**Task directions**
Copy out again the part of the records that opens with the line containing "Is it true that Строковий is 26% of the pie?" and closes with the line containing "Reading left to", both ends included, leaving out any pictures.

**Data**
"""

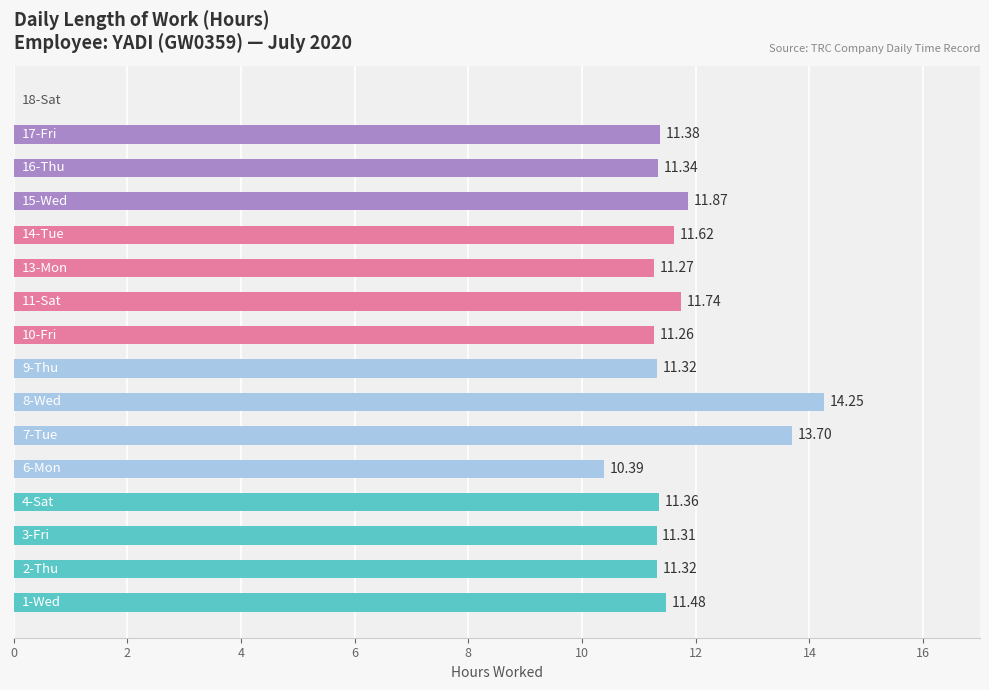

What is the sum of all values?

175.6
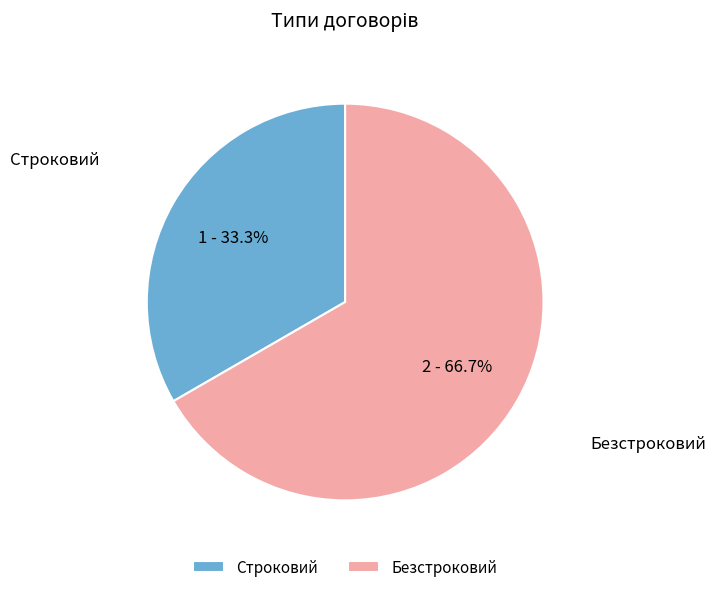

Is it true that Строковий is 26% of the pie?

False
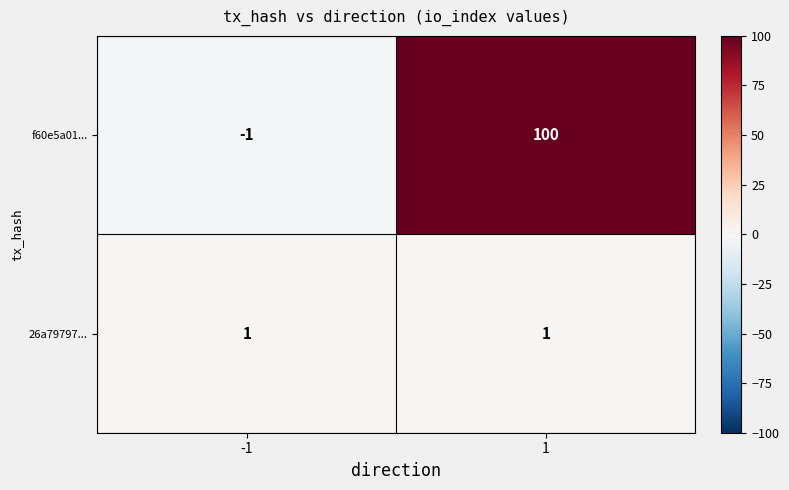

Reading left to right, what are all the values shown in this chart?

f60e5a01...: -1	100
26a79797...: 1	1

"""
"""

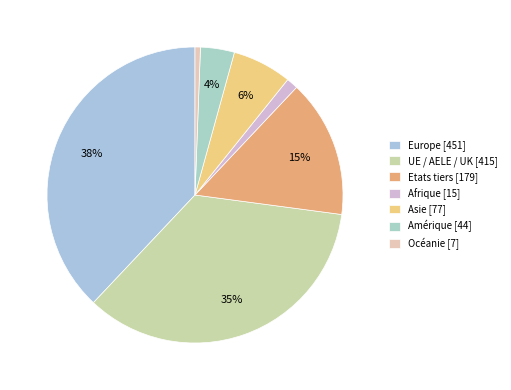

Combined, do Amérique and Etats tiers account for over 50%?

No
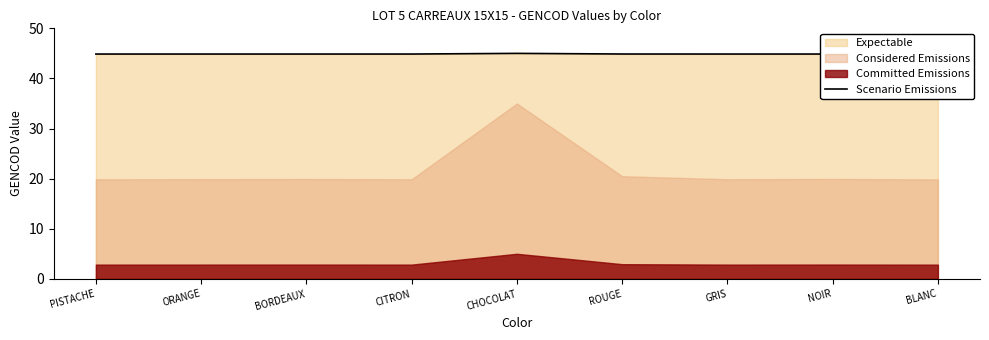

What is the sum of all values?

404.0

"""

**Solution to this task**
Is it true that Строковий is 26% of the pie?

False

Reading left to right, what are all the values shown in this chart?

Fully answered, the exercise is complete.